• SOURCE DOCUMENT
A catalytic slurry oil and the steam cracker tar of Example 3 were mixed in a weight ratio of 80:20 to form a blended feed. The blended feed had a T10 distillation point of about 550° F. (˜288° C.), a T50 of about 782° F. (˜417° C.), and a T90 of about 984° F. (˜529° C.). The blended feed included about 12 wt % micro carbon residue, about 3 wt % sulfur, a nitrogen content of about 1600 wppm, and a density of about 1.11 g/cm3. As noted above, the feed was filtered prior to hydrotreatment to reduce the total particle content to less than 25 wppm. The feed was exposed to a supported medium pore NiMo catalyst similar to the catalyst of Example 2 in a pilot scale fixed bed reactor. In this example, the reaction conditions were maintained at roughly constant severity, including constant temperature. The reaction conditions included a pressure of about 2000 psig (˜13.8 MPag), an LHSV of either about 0.3 hr—1 or about 0.5 hr−1, a temperature of about 370° C., and a hydrogen treat gas rate of about 10,000 SCF/bbl (˜1700 Nm3/m3). Initially, the catalyst was exposed to a feed including just the catalytic slurry oil for 42 days. The feed was then switched to the blended feed for an additional 48 days. No plugging was observed in the reactor.
The catalytic slurry oil of Example 2 and the steam cracker tar of Example 3 were mixed in an 80:20 weight ratio to form a blended feed. The blended feed was filtered to reduce the total particle content to less than about 25 wppm. The blended feed was processed in the presence of a catalyst similar to the catalyst in Example 2, and in a reactor similar to the reactor in Example 2. The blended feed in this example had a T10 distillation point of about 583° F. (˜306° C.), a T50 of about 786° F. (˜419° C.), and a T90 of about 1020° F. (˜549° C.). The blended feed in this example included about 11 wt % micro carbon residue, about 3 wt % sulfur, a nitrogen content of about 1600 wppm, and a density of about 1.11 g/cm3. The reaction conditions at start of run included a pressure of about 2400 psig (˜16.5 MPag), an LHSV of about 0.25 hr−1, a temperature of about 370° C., and a hydrogen treat gas rate of about 10,000 SCF/bbl (˜1700 Nm3/m3).
At start of run, fractionation of the total product resulted in 3 wt % H2S, 1 wt % C4−, 5 wt % naphtha (C5-177° C.), 51 wt % diesel boiling range product (177° C.-371° C.) having a sulfur content of less than 10 wppm, and 40 wt % of 371° C.+ product. The sulfur content of the total liquid product was 75 wppm. It is noted that this lower sulfur content in the total liquid product was achieved at a lower pressure than the start of run conditions in Example 2 (16.5 MPag in Example 5 vs. 17.9 MPag in Example 2). Additionally, the yield of diesel boiling range products is increased relative to Example 2 (51 wt % vs 47 wt %) while the yield of 371° C.+ products is decreased (40 wt % vs 45 wt %). It was unexpected that addition of a difficult to process fraction to a catalytic slurry oil could actually improve the yield of the more desirable diesel boiling range products for the blended feed. The diesel boiling range products were suitable for use, for example, as a diesel fuel blendstock. The processing run was continued for 50 days without plugging. The catalyst deactivation in this run appeared to be similar to the deactivation in Example 2 for processing of the catalytic slurry oil feed.

• EXERCISE SET
A - Copy out the listing from its first line through the line that contains "3: (345, 12)", including both of those lines.
B - Write what comes next in the hydrotreating passage, continuing from its last sentence.
The hydrotreating passage and the listing have no connection to each other.

• RECORDED DATA

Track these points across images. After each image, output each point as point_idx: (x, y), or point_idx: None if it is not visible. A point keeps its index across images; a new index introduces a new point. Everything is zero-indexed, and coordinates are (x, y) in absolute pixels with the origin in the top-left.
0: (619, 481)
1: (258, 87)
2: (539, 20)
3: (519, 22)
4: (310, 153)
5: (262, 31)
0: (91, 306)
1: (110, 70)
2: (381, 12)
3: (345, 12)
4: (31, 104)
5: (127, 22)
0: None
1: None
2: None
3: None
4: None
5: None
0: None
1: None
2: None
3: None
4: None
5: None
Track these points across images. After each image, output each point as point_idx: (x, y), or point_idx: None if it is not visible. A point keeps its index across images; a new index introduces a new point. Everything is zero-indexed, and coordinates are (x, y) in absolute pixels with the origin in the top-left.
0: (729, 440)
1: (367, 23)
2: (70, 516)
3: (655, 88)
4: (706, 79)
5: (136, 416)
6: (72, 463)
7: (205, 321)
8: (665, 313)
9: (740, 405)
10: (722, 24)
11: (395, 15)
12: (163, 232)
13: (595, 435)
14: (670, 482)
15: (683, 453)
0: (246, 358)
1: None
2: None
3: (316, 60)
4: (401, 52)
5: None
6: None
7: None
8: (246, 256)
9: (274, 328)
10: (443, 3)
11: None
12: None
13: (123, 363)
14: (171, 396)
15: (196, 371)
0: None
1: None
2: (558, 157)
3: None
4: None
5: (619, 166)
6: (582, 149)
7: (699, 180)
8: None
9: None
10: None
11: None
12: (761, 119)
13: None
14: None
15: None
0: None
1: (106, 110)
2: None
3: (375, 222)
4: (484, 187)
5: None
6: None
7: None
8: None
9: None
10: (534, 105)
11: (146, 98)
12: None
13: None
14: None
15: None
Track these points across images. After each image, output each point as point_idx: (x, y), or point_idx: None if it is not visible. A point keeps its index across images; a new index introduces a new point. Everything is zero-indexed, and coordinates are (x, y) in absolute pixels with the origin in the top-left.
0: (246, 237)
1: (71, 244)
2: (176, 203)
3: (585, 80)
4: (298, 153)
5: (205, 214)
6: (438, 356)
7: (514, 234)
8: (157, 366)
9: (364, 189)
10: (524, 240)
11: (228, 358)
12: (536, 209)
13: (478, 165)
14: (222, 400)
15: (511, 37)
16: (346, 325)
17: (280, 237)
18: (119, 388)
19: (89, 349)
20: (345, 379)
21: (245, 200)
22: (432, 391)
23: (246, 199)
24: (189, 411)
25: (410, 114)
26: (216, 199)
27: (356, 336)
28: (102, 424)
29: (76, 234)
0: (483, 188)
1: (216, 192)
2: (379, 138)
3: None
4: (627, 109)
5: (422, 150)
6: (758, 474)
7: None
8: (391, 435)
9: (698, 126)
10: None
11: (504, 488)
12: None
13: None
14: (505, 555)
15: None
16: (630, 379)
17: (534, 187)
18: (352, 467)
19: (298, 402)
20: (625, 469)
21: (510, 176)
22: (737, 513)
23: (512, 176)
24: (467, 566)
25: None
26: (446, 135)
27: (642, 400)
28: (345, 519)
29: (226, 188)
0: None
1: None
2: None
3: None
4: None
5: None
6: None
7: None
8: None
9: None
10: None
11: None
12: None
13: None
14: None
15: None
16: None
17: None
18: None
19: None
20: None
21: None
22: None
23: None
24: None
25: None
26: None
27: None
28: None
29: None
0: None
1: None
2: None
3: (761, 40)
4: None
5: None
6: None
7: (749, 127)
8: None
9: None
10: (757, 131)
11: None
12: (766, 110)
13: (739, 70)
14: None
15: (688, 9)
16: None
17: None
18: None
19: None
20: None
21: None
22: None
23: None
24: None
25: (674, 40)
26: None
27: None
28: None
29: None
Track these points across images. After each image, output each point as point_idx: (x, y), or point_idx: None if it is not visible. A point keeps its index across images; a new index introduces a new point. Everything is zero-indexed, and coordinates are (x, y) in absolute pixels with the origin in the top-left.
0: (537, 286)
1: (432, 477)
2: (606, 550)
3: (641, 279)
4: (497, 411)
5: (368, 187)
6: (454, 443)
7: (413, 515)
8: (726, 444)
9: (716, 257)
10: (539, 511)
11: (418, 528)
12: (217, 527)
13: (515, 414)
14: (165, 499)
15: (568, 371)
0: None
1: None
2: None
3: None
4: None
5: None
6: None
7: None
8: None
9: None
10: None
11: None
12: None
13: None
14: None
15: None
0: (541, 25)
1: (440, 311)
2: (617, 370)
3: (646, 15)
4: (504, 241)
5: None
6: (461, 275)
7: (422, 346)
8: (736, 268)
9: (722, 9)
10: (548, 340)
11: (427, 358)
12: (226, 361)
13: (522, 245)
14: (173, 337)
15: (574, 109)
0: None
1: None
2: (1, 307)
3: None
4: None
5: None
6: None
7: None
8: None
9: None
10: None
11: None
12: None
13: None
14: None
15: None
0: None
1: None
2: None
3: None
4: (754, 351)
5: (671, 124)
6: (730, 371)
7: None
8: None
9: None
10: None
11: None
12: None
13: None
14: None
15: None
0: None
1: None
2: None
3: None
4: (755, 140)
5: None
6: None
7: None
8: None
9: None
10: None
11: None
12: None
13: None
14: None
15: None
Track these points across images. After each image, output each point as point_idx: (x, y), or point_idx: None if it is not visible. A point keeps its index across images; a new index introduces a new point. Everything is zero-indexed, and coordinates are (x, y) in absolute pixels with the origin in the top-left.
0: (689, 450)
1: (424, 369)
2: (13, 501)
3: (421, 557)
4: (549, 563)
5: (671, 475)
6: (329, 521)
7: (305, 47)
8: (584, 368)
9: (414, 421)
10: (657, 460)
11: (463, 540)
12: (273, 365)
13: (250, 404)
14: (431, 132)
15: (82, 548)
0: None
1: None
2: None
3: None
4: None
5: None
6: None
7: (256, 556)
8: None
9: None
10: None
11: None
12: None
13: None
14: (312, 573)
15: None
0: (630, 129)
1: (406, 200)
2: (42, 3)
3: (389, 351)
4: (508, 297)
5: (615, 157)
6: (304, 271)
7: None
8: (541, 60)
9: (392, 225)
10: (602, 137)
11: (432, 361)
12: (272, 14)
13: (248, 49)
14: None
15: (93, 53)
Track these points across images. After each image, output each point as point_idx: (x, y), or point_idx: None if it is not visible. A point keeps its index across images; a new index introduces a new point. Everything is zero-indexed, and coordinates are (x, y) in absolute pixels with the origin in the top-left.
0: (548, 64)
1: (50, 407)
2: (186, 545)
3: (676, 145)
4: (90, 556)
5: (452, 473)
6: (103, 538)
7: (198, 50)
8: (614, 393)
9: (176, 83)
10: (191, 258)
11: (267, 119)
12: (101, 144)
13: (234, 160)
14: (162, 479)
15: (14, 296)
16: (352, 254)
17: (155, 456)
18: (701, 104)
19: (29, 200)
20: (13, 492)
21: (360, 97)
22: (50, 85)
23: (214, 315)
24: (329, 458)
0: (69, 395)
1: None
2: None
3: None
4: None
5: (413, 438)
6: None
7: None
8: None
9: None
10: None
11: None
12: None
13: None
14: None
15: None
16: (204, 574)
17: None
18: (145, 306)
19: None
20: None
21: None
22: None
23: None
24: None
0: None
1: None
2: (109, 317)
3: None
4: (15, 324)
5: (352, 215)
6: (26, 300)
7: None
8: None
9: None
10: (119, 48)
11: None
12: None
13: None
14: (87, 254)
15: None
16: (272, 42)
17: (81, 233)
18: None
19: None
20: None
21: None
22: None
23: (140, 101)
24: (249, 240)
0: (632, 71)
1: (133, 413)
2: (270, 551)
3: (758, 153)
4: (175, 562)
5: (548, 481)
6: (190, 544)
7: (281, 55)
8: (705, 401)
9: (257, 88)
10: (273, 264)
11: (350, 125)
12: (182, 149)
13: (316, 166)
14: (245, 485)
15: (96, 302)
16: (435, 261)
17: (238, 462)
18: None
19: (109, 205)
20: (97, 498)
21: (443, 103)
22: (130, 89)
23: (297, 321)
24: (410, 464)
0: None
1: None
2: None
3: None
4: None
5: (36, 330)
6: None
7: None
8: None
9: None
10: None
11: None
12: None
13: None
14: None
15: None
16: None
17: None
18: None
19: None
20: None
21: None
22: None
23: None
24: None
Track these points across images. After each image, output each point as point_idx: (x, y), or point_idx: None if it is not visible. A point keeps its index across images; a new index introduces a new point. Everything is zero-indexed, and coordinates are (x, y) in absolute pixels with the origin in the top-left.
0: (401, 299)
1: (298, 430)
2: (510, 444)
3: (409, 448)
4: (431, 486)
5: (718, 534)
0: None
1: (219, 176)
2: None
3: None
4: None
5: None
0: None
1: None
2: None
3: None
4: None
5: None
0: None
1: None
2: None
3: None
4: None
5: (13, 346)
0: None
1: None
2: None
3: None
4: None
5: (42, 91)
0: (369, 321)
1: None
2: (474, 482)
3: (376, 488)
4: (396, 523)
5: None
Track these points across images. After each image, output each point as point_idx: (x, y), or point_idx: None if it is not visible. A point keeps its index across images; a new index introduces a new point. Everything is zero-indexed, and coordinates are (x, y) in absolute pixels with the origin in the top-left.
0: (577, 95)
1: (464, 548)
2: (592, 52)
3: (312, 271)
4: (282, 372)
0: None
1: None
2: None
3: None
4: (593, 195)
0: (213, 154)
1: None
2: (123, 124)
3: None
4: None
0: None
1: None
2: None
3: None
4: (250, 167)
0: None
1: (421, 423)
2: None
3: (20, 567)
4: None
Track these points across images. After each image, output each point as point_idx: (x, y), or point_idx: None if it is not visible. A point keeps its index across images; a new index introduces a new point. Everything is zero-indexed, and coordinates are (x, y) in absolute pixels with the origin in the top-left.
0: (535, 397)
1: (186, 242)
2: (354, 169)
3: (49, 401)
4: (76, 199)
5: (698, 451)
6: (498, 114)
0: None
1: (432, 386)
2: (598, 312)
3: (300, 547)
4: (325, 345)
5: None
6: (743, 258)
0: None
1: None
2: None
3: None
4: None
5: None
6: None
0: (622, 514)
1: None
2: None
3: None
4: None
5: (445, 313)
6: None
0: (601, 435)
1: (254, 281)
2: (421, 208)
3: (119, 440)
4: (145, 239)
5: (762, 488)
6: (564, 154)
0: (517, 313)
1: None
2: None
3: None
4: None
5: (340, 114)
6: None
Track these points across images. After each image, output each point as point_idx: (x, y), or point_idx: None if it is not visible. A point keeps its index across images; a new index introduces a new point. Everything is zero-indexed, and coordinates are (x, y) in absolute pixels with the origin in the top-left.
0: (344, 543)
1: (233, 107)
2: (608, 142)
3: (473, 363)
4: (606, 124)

• EXPECTED RESULTS
A -
Track these points across images. After each image, output each point as point_idx: (x, y), or point_idx: None if it is not visible. A point keeps its index across images; a new index introduces a new point. Everything is zero-indexed, and coordinates are (x, y) in absolute pixels with the origin in the top-left.
0: (619, 481)
1: (258, 87)
2: (539, 20)
3: (519, 22)
4: (310, 153)
5: (262, 31)
0: (91, 306)
1: (110, 70)
2: (381, 12)
3: (345, 12)

B -
A blended feed was formed by combining about 80 wt % of a catalytic slurry oil with about 20 wt % of a steam cracker tar. The catalytic slurry oil had the properties shown in Table 1.
The steam cracker tar feed included a steam cracker vacuum gas oil portion. The steam cracker tar feed had the properties shown in Table 2.
Both the catalytic slurry oil and the blended feed of catalytic slurry oil and steam cracker tar were hydroprocessed in the presence of a commercially available supported NiMo hydrotreating catalyst at liquid hourly space velocities between about 0.25 hr−1 and 1.0 hr−1, temperatures between about 360° C. and about 420° C., a pressure of about 2400 psig (16.5 MPag), and a hydrogen treat gas rate of about 10,000 scf/b (1700 Nm3/m3). For both the catalytic slurry oil feedstock and the blended feedstock, about 20 wt % to 60 wt % of the feedstock was converted to a 700° F.−(371° C.-) product suitable for blending into a diesel fuel pool. At higher severity operation a 371° C.− product could be obtained from both types of feedstock that had a sulfur content of about 20 wppm or less.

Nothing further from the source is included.